- **DIRECTIVE**:
Output the entries as they appear, skipping images.

- **ENTRIES SHOWN**:
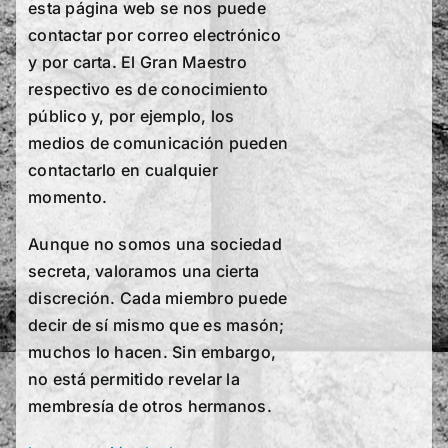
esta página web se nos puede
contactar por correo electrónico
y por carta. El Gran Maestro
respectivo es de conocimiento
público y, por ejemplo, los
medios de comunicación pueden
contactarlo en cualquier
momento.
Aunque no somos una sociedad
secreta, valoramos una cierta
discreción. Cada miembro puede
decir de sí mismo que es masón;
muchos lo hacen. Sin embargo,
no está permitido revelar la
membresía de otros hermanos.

- **TASK SOLUTION**:
esta página web se nos puede
contactar por correo electrónico
y por carta. El Gran Maestro
respectivo es de conocimiento
público y, por ejemplo, los
medios de comunicación pueden
contactarlo en cualquier
momento.
Aunque no somos una sociedad
secreta, valoramos una cierta
discreción. Cada miembro puede
decir de sí mismo que es masón;
muchos lo hacen. Sin embargo,
no está permitido revelar la
membresía de otros hermanos.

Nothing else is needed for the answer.